[Saved entries]
- - -
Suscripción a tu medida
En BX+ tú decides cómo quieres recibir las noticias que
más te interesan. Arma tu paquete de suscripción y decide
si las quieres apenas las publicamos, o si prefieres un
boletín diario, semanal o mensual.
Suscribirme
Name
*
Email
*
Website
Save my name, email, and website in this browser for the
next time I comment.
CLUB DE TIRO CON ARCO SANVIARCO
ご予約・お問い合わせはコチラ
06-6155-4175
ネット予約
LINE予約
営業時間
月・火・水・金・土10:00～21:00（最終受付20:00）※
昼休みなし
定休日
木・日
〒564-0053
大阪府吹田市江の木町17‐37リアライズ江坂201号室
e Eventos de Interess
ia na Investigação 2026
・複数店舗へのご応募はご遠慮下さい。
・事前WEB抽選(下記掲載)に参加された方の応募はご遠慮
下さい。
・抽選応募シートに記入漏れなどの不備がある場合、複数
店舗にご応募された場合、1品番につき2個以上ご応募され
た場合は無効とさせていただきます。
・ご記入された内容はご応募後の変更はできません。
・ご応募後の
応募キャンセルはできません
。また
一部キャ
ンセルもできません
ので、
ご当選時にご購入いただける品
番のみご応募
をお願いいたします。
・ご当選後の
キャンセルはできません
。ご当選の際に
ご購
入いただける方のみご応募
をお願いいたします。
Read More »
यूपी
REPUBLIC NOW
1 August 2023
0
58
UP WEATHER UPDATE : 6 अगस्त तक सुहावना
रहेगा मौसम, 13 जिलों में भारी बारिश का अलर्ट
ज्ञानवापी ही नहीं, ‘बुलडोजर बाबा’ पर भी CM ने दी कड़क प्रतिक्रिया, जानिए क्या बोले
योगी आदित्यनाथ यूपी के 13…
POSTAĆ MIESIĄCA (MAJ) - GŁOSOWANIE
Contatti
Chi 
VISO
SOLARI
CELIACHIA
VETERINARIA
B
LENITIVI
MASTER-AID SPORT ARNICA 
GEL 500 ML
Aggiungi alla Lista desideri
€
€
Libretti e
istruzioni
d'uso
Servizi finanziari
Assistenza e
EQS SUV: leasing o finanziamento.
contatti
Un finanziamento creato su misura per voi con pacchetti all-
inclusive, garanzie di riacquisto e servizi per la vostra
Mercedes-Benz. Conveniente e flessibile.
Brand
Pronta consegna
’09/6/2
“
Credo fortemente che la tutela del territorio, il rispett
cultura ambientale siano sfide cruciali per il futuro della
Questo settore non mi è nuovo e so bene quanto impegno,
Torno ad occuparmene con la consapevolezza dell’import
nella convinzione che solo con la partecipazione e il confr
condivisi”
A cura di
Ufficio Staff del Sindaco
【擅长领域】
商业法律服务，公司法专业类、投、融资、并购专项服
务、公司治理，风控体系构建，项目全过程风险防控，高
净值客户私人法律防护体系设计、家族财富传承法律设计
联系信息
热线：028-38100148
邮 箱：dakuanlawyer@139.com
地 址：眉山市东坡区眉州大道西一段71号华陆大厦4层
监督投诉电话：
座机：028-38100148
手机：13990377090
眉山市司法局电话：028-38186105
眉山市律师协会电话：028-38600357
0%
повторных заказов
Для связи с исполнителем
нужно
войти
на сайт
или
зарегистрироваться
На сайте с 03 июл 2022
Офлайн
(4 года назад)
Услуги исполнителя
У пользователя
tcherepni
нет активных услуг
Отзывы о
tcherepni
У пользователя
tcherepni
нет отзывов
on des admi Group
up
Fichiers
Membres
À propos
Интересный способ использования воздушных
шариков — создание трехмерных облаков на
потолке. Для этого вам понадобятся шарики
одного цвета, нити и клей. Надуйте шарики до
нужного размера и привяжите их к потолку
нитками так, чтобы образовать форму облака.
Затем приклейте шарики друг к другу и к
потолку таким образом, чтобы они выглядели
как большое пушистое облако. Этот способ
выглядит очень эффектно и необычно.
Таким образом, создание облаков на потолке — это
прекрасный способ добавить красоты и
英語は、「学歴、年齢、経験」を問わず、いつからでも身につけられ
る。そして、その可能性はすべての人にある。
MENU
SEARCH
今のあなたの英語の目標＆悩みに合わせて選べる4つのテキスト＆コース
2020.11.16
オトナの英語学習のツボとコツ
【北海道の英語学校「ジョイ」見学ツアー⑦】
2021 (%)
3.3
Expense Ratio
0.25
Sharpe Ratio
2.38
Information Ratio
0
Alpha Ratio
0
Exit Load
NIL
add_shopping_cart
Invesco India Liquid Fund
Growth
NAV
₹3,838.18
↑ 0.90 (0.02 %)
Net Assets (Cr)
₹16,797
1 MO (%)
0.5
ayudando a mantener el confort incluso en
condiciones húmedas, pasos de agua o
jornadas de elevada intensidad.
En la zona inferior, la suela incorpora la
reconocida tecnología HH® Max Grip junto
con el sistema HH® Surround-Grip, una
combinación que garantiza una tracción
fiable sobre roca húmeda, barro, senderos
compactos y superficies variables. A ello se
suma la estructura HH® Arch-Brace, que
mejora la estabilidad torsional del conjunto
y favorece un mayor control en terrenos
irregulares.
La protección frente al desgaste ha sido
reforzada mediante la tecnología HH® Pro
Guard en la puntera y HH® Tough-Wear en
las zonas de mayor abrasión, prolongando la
- - -
* _INSTRUCTIONS FOR THE TASK_
Rewrite all lines from the records as a Markdown table with the columns Row and Line. Number each line in order and omit blank lines.

* _RESPONSE AREA_
| Row | Line |
|---|---|
| 1 | Suscripción a tu medida |
| 2 | En BX+ tú decides cómo quieres recibir las noticias que |
| 3 | más te interesan. Arma tu paquete de suscripción y decide |
| 4 | si las quieres apenas las publicamos, o si prefieres un |
| 5 | boletín diario, semanal o mensual. |
| 6 | Suscribirme |
| 7 | Name |
| 8 | * |
| 9 | Email |
| 10 | * |
| 11 | Website |
| 12 | Save my name, email, and website in this browser for the |
| 13 | next time I comment. |
| 14 | CLUB DE TIRO CON ARCO SANVIARCO |
| 15 | ご予約・お問い合わせはコチラ |
| 16 | 06-6155-4175 |
| 17 | ネット予約 |
| 18 | LINE予約 |
| 19 | 営業時間 |
| 20 | 月・火・水・金・土10:00～21:00（最終受付20:00）※ |
| 21 | 昼休みなし |
| 22 | 定休日 |
| 23 | 木・日 |
| 24 | 〒564-0053 |
| 25 | 大阪府吹田市江の木町17‐37リアライズ江坂201号室 |
| 26 | e Eventos de Interess |
| 27 | ia na Investigação 2026 |
| 28 | ・複数店舗へのご応募はご遠慮下さい。 |
| 29 | ・事前WEB抽選(下記掲載)に参加された方の応募はご遠慮 |
| 30 | 下さい。 |
| 31 | ・抽選応募シートに記入漏れなどの不備がある場合、複数 |
| 32 | 店舗にご応募された場合、1品番につき2個以上ご応募され |
| 33 | た場合は無効とさせていただきます。 |
| 34 | ・ご記入された内容はご応募後の変更はできません。 |
| 35 | ・ご応募後の |
| 36 | 応募キャンセルはできません |
| 37 | 。また |
| 38 | 一部キャ |
| 39 | ンセルもできません |
| 40 | ので、 |
| 41 | ご当選時にご購入いただける品 |
| 42 | 番のみご応募 |
| 43 | をお願いいたします。 |
| 44 | ・ご当選後の |
| 45 | キャンセルはできません |
| 46 | 。ご当選の際に |
| 47 | ご購 |
| 48 | 入いただける方のみご応募 |
| 49 | をお願いいたします。 |
| 50 | Read More » |
| 51 | यूपी |
| 52 | REPUBLIC NOW |
| 53 | 1 August 2023 |
| 54 | 0 |
| 55 | 58 |
| 56 | UP WEATHER UPDATE : 6 अगस्त तक सुहावना |
| 57 | रहेगा मौसम, 13 जिलों में भारी बारिश का अलर्ट |
| 58 | ज्ञानवापी ही नहीं, ‘बुलडोजर बाबा’ पर भी CM ने दी कड़क प्रतिक्रिया, जानिए क्या बोले |
| 59 | योगी आदित्यनाथ यूपी के 13… |
| 60 | POSTAĆ MIESIĄCA (MAJ) - GŁOSOWANIE |
| 61 | Contatti |
| 62 | Chi  |
| 63 | VISO |
| 64 | SOLARI |
| 65 | CELIACHIA |
| 66 | VETERINARIA |
| 67 | B |
| 68 | LENITIVI |
| 69 | MASTER-AID SPORT ARNICA  |
| 70 | GEL 500 ML |
| 71 | Aggiungi alla Lista desideri |
| 72 | € |
| 73 | € |
| 74 | Libretti e |
| 75 | istruzioni |
| 76 | d'uso |
| 77 | Servizi finanziari |
| 78 | Assistenza e |
| 79 | EQS SUV: leasing o finanziamento. |
| 80 | contatti |
| 81 | Un finanziamento creato su misura per voi con pacchetti all- |
| 82 | inclusive, garanzie di riacquisto e servizi per la vostra |
| 83 | Mercedes-Benz. Conveniente e flessibile. |
| 84 | Brand |
| 85 | Pronta consegna |
| 86 | ’09/6/2 |
| 87 | “ |
| 88 | Credo fortemente che la tutela del territorio, il rispett |
| 89 | cultura ambientale siano sfide cruciali per il futuro della |
| 90 | Questo settore non mi è nuovo e so bene quanto impegno, |
| 91 | Torno ad occuparmene con la consapevolezza dell’import |
| 92 | nella convinzione che solo con la partecipazione e il confr |
| 93 | condivisi” |
| 94 | A cura di |
| 95 | Ufficio Staff del Sindaco |
| 96 | 【擅长领域】 |
| 97 | 商业法律服务，公司法专业类、投、融资、并购专项服 |
| 98 | 务、公司治理，风控体系构建，项目全过程风险防控，高 |
| 99 | 净值客户私人法律防护体系设计、家族财富传承法律设计 |
| 100 | 联系信息 |
| 101 | 热线：028-38100148 |
| 102 | 邮 箱：dakuanlawyer@139.com |
| 103 | 地 址：眉山市东坡区眉州大道西一段71号华陆大厦4层 |
| 104 | 监督投诉电话： |
| 105 | 座机：028-38100148 |
| 106 | 手机：13990377090 |
| 107 | 眉山市司法局电话：028-38186105 |
| 108 | 眉山市律师协会电话：028-38600357 |
| 109 | 0% |
| 110 | повторных заказов |
| 111 | Для связи с исполнителем |
| 112 | нужно |
| 113 | войти |
| 114 | на сайт |
| 115 | или |
| 116 | зарегистрироваться |
| 117 | На сайте с 03 июл 2022 |
| 118 | Офлайн |
| 119 | (4 года назад) |
| 120 | Услуги исполнителя |
| 121 | У пользователя |
| 122 | tcherepni |
| 123 | нет активных услуг |
| 124 | Отзывы о |
| 125 | tcherepni |
| 126 | У пользователя |
| 127 | tcherepni |
| 128 | нет отзывов |
| 129 | on des admi Group |
| 130 | up |
| 131 | Fichiers |
| 132 | Membres |
| 133 | À propos |
| 134 | Интересный способ использования воздушных |
| 135 | шариков — создание трехмерных облаков на |
| 136 | потолке. Для этого вам понадобятся шарики |
| 137 | одного цвета, нити и клей. Надуйте шарики до |
| 138 | нужного размера и привяжите их к потолку |
| 139 | нитками так, чтобы образовать форму облака. |
| 140 | Затем приклейте шарики друг к другу и к |
| 141 | потолку таким образом, чтобы они выглядели |
| 142 | как большое пушистое облако. Этот способ |
| 143 | выглядит очень эффектно и необычно. |
| 144 | Таким образом, создание облаков на потолке — это |
| 145 | прекрасный способ добавить красоты и |
| 146 | 英語は、「学歴、年齢、経験」を問わず、いつからでも身につけられ |
| 147 | る。そして、その可能性はすべての人にある。 |
| 148 | MENU |
| 149 | SEARCH |
| 150 | 今のあなたの英語の目標＆悩みに合わせて選べる4つのテキスト＆コース |
| 151 | 2020.11.16 |
| 152 | オトナの英語学習のツボとコツ |
| 153 | 【北海道の英語学校「ジョイ」見学ツアー⑦】 |
| 154 | 2021 (%) |
| 155 | 3.3 |
| 156 | Expense Ratio |
| 157 | 0.25 |
| 158 | Sharpe Ratio |
| 159 | 2.38 |
| 160 | Information Ratio |
| 161 | 0 |
| 162 | Alpha Ratio |
| 163 | 0 |
| 164 | Exit Load |
| 165 | NIL |
| 166 | add_shopping_cart |
| 167 | Invesco India Liquid Fund |
| 168 | Growth |
| 169 | NAV |
| 170 | ₹3,838.18 |
| 171 | ↑ 0.90 (0.02 %) |
| 172 | Net Assets (Cr) |
| 173 | ₹16,797 |
| 174 | 1 MO (%) |
| 175 | 0.5 |
| 176 | ayudando a mantener el confort incluso en |
| 177 | condiciones húmedas, pasos de agua o |
| 178 | jornadas de elevada intensidad. |
| 179 | En la zona inferior, la suela incorpora la |
| 180 | reconocida tecnología HH® Max Grip junto |
| 181 | con el sistema HH® Surround-Grip, una |
| 182 | combinación que garantiza una tracción |
| 183 | fiable sobre roca húmeda, barro, senderos |
| 184 | compactos y superficies variables. A ello se |
| 185 | suma la estructura HH® Arch-Brace, que |
| 186 | mejora la estabilidad torsional del conjunto |
| 187 | y favorece un mayor control en terrenos |
| 188 | irregulares. |
| 189 | La protección frente al desgaste ha sido |
| 190 | reforzada mediante la tecnología HH® Pro |
| 191 | Guard en la puntera y HH® Tough-Wear en |
| 192 | las zonas de mayor abrasión, prolongando la |